_WHAT THE EXERCISE ASKS:_
Copy only the lines between the one containing "Table 8. The" and the end of the records, both included, leaving out pictures.

DATA below:

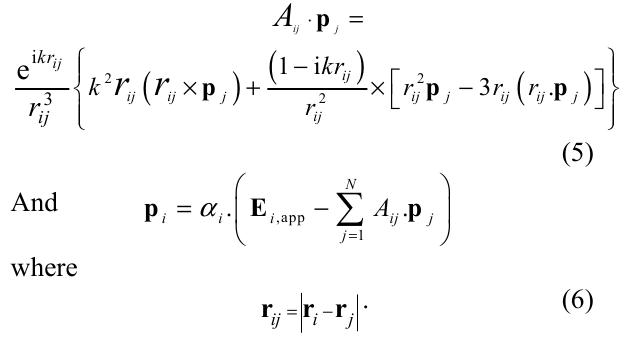
Fig. 1 Illustration of the triangular prism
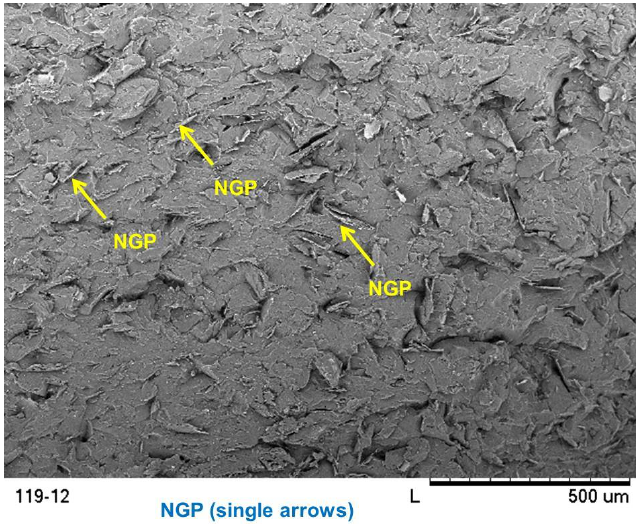
Figure 7. Overview nanocomposite fracture surfaces showing the graphene dispersion.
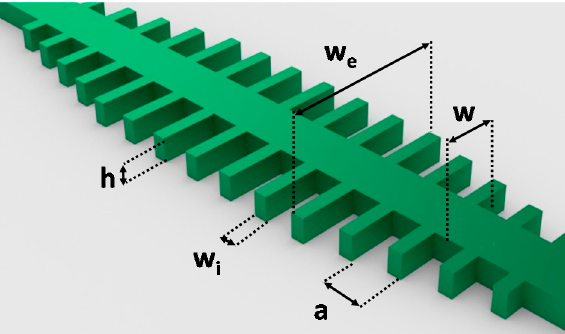
Figure 4. Schematic representation of the PBG sensing structure and its structural parameters.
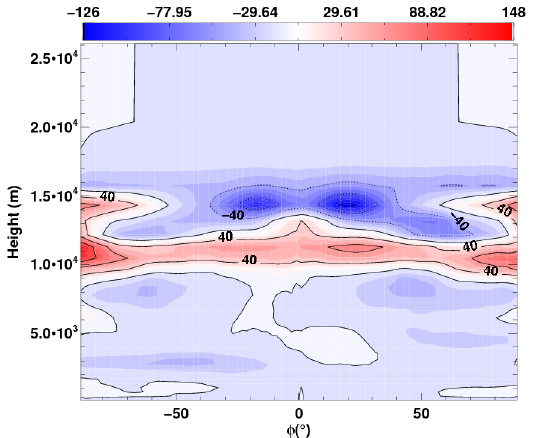
Figure 23. Figure, for the tidally locked Earth test (Merlis and Schneider, 2010; Heng et al., 2011b), showing the differences EG– Fig. 23. Figure, for the Tidally Locked Earth test (Merlis and ND of the zonally and temporally averaged EKE (see Table 2 for Schneider, 2010; Heng et al., 2011b), showing the differences explanation of model EG − ND of the zonally and temporally averaged EKE (see Table 2 for explanation of model types).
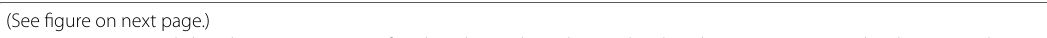
(See figure on next page.) Fig. 3 DSS protected chondrocytes against IL-1β-induced ECM degradation. The chondrocytes were treated with 2.5, 5, and 10 μM DSS for 24 h and then stimulated by 10 ng/ml IL-1β for 2 h. A , B Protein levels of MMP3, MMP13, ADAMTS4, ADAMTS5, aggrecan, and collagen II in chondrocytes ( A ), and their quantification by the Quantity ONE software ( B ). C , D Representative fluorescence images of collagen II and MMP3 detected by immunofluorescent staining assay ( C ) and the percentage of cell immunofluorescence in chondrocytes that were pretreated with 10 μM DSS for 24 h and stimulated by 10 ng/ml IL-1β for 2 h ( D ). Scale bar 50 μm. *p < 0.05, **p < 0.01, and ***p < =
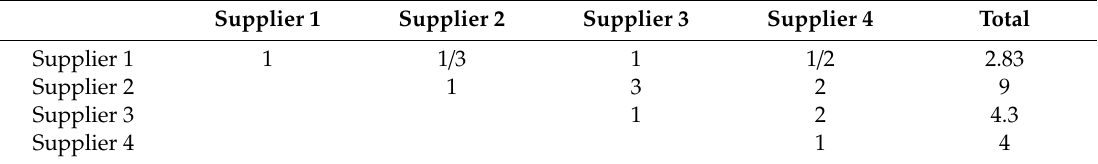
Table 8. The results of pairwise comparison for supplier alternatives with regard to support services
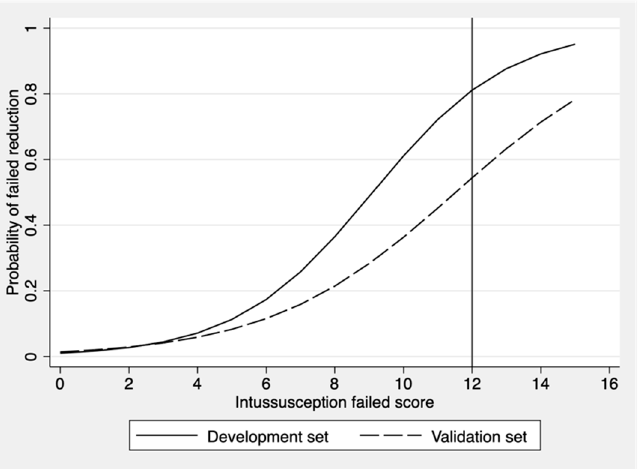
Figure 3. Score-predicted probability of failure of nonoperative reduction of intussusceptions between the developmental set and the validation sets with a cut point score of 12.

End of DATA.

_SOLUTION TO THIS PROBLEM:_
Table 8. The results of pairwise comparison for supplier alternatives with regard to support services
Figure 3. Score-predicted probability of failure of nonoperative reduction of intussusceptions between the developmental set and the validation sets with a cut point score of 12.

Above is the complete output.